Homotopy groups of even spheres are finite I am having trouble understanding the following argument given in Spanier, Pages 515 ~ 516, regarding homotopy groups of even spheres.
I've attached the two pages; I'm having trouble understanding what alpha is, (highlighted in red) and why there is a C-isomorphism (highlighted in green).
Basically, my questions are as follows :
1) If $\pi_{2n-1}(W^{2n-1}) = \mathbb{Z} \bigoplus T$ where $T$ is a finite group, then does he mean $\alpha$ is $(0,x)$ as an element in $\mathbb{Z} \bigoplus T$, where $x$ is a generator for $T$? Or is it the other way around as $(1,0)$?
2) Why is $\alpha_{*}$ a C-isomorphism, as shown in the book?Page 515 is here

 A: I first misread your questions, but I left my explanations here and edited the rest. 
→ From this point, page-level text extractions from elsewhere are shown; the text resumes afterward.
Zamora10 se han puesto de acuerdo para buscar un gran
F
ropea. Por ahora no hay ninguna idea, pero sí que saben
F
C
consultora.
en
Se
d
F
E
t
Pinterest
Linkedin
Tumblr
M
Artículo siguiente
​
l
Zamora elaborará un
Let me first explain the "red" part. The author explained that we have $\pi_{2n-1}(W^{2n-1}) \cong C_\infty \oplus G$, where $G$ is a finite group. That in particular means that there is an element $a$ that generates the infinite cyclic group $C_\infty$. By definiton the higher homotopy groups are given as homotopy classes of continuous maps from $S^n$ to the space $X$ you are considering, which means in this situation there has to be a contiuous map $\alpha \colon S^{2n-1} \rightarrow W^{2n-1}$ that represents $a$. 
Edit: As you used the notion $\mathbb{Z}$ for the infinity cyclic group, I can make it more precise. The author chose one representative $\alpha \colon S^{2n-1} \rightarrow W^{2n-1}$, such that $[\alpha] = (1,0)$ (or represents $(-1,0)$ in case that one for some reason wants to work with the other generator but makes no real difference).
The "green" part. Homology groups are functorial, which in particular means that they can be applied to a map. The map $\alpha_*$ is exactly the map induced by applying the functor $H_i$ to $\alpha$.
Edit: Since almost all homology groups on both sides vanish, every induced homomorphism yields an isomorphism there. Therefore we only have to look at the $i$ where the homologys do not vanish. As $\alpha$ represents the generator in the higher homotopy group, the map $\alpha_*$ should just be the map that sends the generator of $H_{2n-1}(S^{2n-1})$ to the generator $H_{2n-1}(W^{2n-1})$ and thus is an ismorphism as well. The case $i = 0$ is analogous.